Like most people living at the time of ‘9/11’, I experienced the events of that day via media, initially through radio and then television.
New York Sanctus is an installation that uses up to 30 radios to play back real-time recordings from radio stations around the world in the moments before news of the 9/11 tragedy breaks. 
It fades from one broadcast to another giving a unique glimpse of the last moments of an era that is ending and of the beginning of another.

Voices replace Broadcasts

As each broadcast begins to relate news of the tragedy so that broadcast fades away and is replaced by a single singing voice so that, one by one, each broadcast fades away until eventually we find ourselves surrounded by a choir with each voice on a separate radio.

How The Audience Experience ‘New York Sanctus’
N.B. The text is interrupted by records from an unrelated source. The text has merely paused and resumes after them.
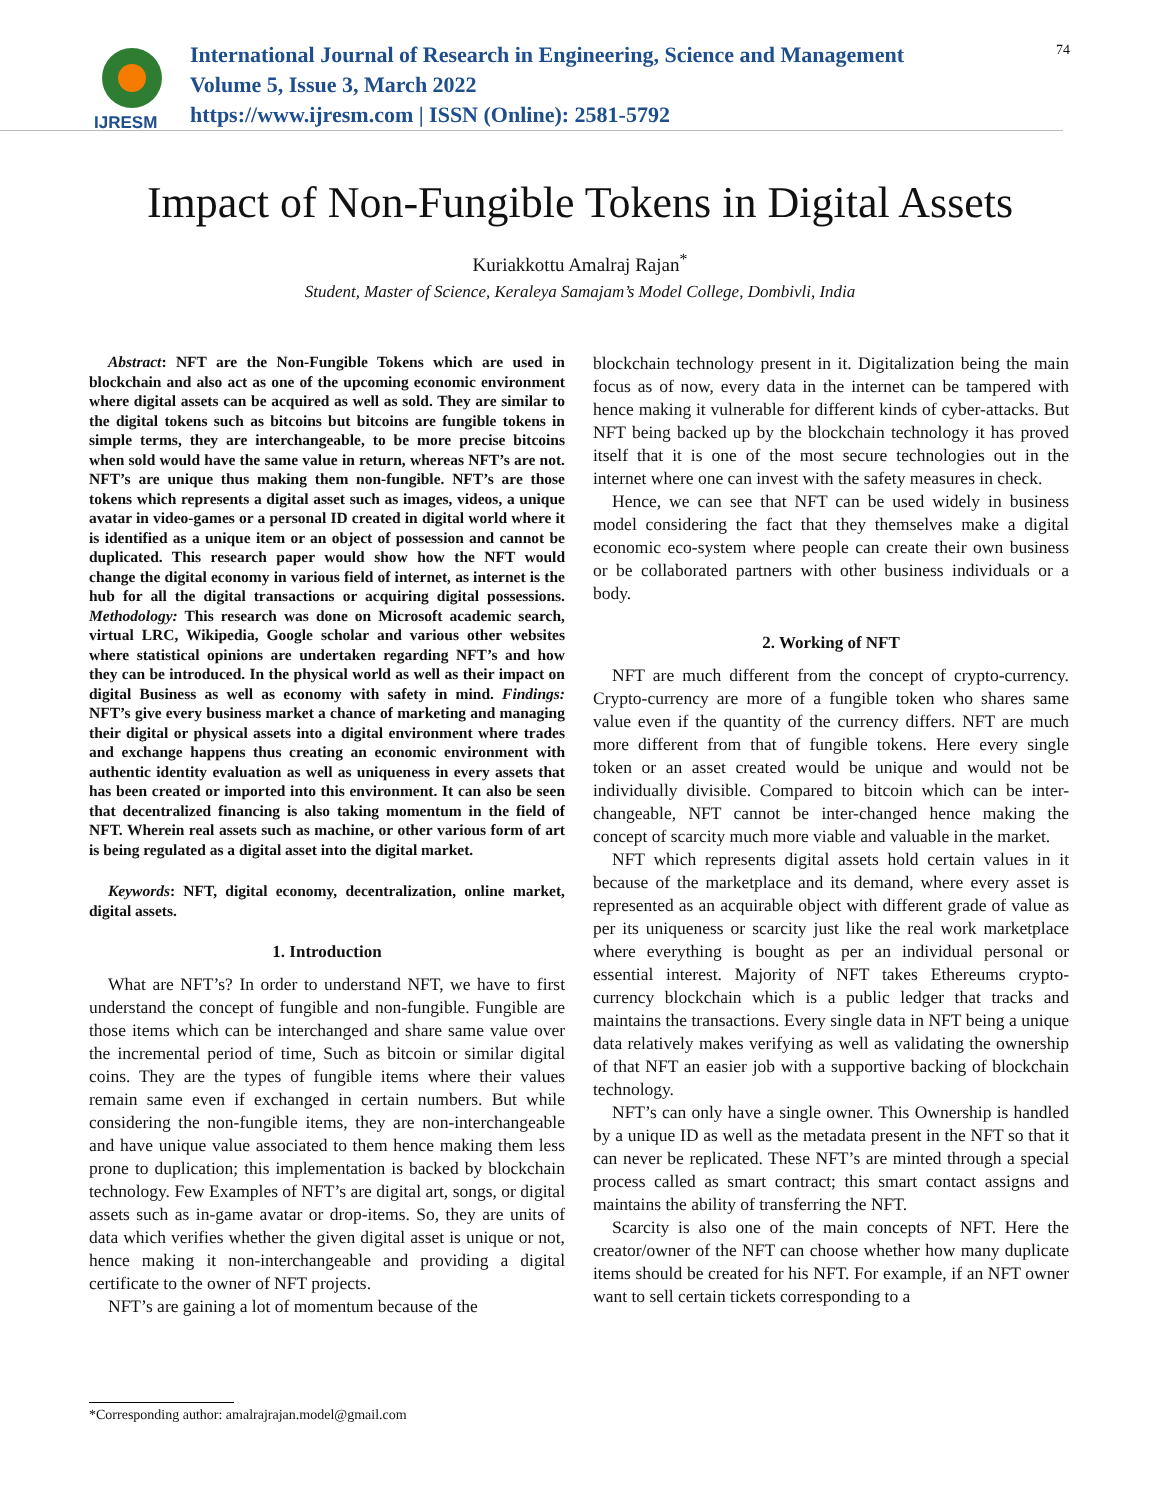IJRESM
International Journal of Research in Engineering, Science and Management
Volume 5, Issue 3, March 2022
https://www.ijresm.com | ISSN (Online): 2581-5792
74
Impact of Non-Fungible Tokens in Digital Assets
Kuriakkottu Amalraj Rajan<sup>*</sup>
Student, Master of Science, Keraleya Samajam’s Model College, Dombivli, India
Abstract: NFT are the Non-Fungible Tokens which are used in blockchain and also act as one of the upcoming economic environment where digital assets can be acquired as well as sold. They are similar to the digital tokens such as bitcoins but bitcoins are fungible tokens in simple terms, they are interchangeable, to be more precise bitcoins when sold would have the same value in return, whereas NFT’s are not. NFT’s are unique thus making them non-fungible. NFT’s are those tokens which represents a digital asset such as images, videos, a unique avatar in video-games or a personal ID created in digital world where it is identified as a unique item or an object of possession and cannot be duplicated. This research paper would show how the NFT would change the digital economy in various field of internet, as internet is the hub for all the digital transactions or acquiring digital possessions. Methodology: This research was done on Microsoft academic search, virtual LRC, Wikipedia, Google scholar and various other websites where statistical opinions are undertaken regarding NFT’s and how they can be introduced. In the physical world as well as their impact on digital Business as well as economy with safety in mind. Findings: NFT’s give every business market a chance of marketing and managing their digital or physical assets into a digital environment where trades and exchange happens thus creating an economic environment with authentic identity evaluation as well as uniqueness in every assets that has been created or imported into this environment. It can also be seen that decentralized financing is also taking momentum in the field of NFT. Wherein real assets such as machine, or other various form of art is being regulated as a digital asset into the digital market.
Keywords: NFT, digital economy, decentralization, online market, digital assets.
1. Introduction
What are NFT’s? In order to understand NFT, we have to first understand the concept of fungible and non-fungible. Fungible are those items which can be interchanged and share same value over the incremental period of time, Such as bitcoin or similar digital coins. They are the types of fungible items where their values remain same even if exchanged in certain numbers. But while considering the non-fungible items, they are non-interchangeable and have unique value associated to them hence making them less prone to duplication; this implementation is backed by blockchain technology. Few Examples of NFT’s are digital art, songs, or digital assets such as in-game avatar or drop-items. So, they are units of data which verifies whether the given digital asset is unique or not, hence making it non-interchangeable and providing a digital certificate to the owner of NFT projects.
NFT’s are gaining a lot of momentum because of the
blockchain technology present in it. Digitalization being the main focus as of now, every data in the internet can be tampered with hence making it vulnerable for different kinds of cyber-attacks. But NFT being backed up by the blockchain technology it has proved itself that it is one of the most secure technologies out in the internet where one can invest with the safety measures in check.
Hence, we can see that NFT can be used widely in business model considering the fact that they themselves make a digital economic eco-system where people can create their own business or be collaborated partners with other business individuals or a body.
2. Working of NFT
NFT are much different from the concept of crypto-currency. Crypto-currency are more of a fungible token who shares same value even if the quantity of the currency differs. NFT are much more different from that of fungible tokens. Here every single token or an asset created would be unique and would not be individually divisible. Compared to bitcoin which can be inter-changeable, NFT cannot be inter-changed hence making the concept of scarcity much more viable and valuable in the market.
NFT which represents digital assets hold certain values in it because of the marketplace and its demand, where every asset is represented as an acquirable object with different grade of value as per its uniqueness or scarcity just like the real work marketplace where everything is bought as per an individual personal or essential interest. Majority of NFT takes Ethereums crypto-currency blockchain which is a public ledger that tracks and maintains the transactions. Every single data in NFT being a unique data relatively makes verifying as well as validating the ownership of that NFT an easier job with a supportive backing of blockchain technology.
NFT’s can only have a single owner. This Ownership is handled by a unique ID as well as the metadata present in the NFT so that it can never be replicated. These NFT’s are minted through a special process called as smart contract; this smart contact assigns and maintains the ability of transferring the NFT.
Scarcity is also one of the main concepts of NFT. Here the creator/owner of the NFT can choose whether how many duplicate items should be created for his NFT. For example, if an NFT owner want to sell certain tickets corresponding to a
*Corresponding author: amalrajrajan.model@gmail.com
For most people living at the time of 9/11 it was experienced through media. For me the impact of this work is in not mentioning 9/11 but in allowing the deeply affecting chatter around the world as it was happening to speak for itself. And as the singing voices slowly replace the real time broadcasts the audience is provided with an environment that invites deeper reflection on the events of that day and their consequences. 

Curating the Radio Broadcasts

My goal is to reflect the archival recordings rather than steer them towards an end. There are some striking ironies and what appear in retrospect to be prescient comments, for example, just as CNN are giving the very first report of a plane hitting the tower KFI in Los Angeles are chatting in jocular tones about kamikaze pilots in Japan. The recordings are a typically diverse collection of gossip, sports, weather and traffic news – each becomes poignant once we know its context.

A screen grab working with real-time broadcast audio excerpts from the morning of '9/11'
A screen grab working with real-time broadcast audio excerpts from the morning of ‘9/11’

How the Voices Work.

Rather than a single ‘choir’ the work presents a collection of individuals singing together in that, each radio plays back only one voice, reminding us of the fact that behind the bulk statistics are individual lives and stories. I do not want the voices to sing text, it seems to me that any text would add a commentary and even choosing a language can be seen as divisive (the piece itself is, of course, a commentary of sorts, but it seeks to open out questions and experience rather than give conclusions). Instead I want to use ‘prosody’ the melody of the spoken voice on the radio as the start point of each of the separate melodies: if we remove words we discover we speak a common musical language which linguists refer to as ‘prosody’ the melody of the voice. While subject to differences from language and culture, the pitch, rhythm, tone and dynamic we use for love, fear, hope, play etc are common to all people regardless of gender, ethnicity, politics, religion etc.

Little by little the separate lines knit together so that, while each voice is unique it becomes part of a unified choir.

The Intention of the Piece

I do not presume to provide answers but I believe there is value in deep introspection and shared experience of the questions. The consequences of the events of 9/11 are felt in everyone’s life to this day. My hope is to create a space where we glimpse an era ending and a new one beginning. And to give some sense (offered in statistical form) of the causality: the flow from the event now known as ‘9/11’ leading to other events around the world. This may be in the form of something as simple as a noticeboard listing statistics alongside the radios. I want to avoid labels such as ‘terrorist’, ‘army’ or ‘civilian’ in order to view the human cost more objectively to give some sense of the scale of loss and suffering that flow from it, up to the present day. 

“Pete… has proven to be a master of communicating subtle layers of emotion through many types of music…  He is one of the very, very few composers I would expect to handle a 9/11 memorial piece with the appropriate musical and emotional touch.”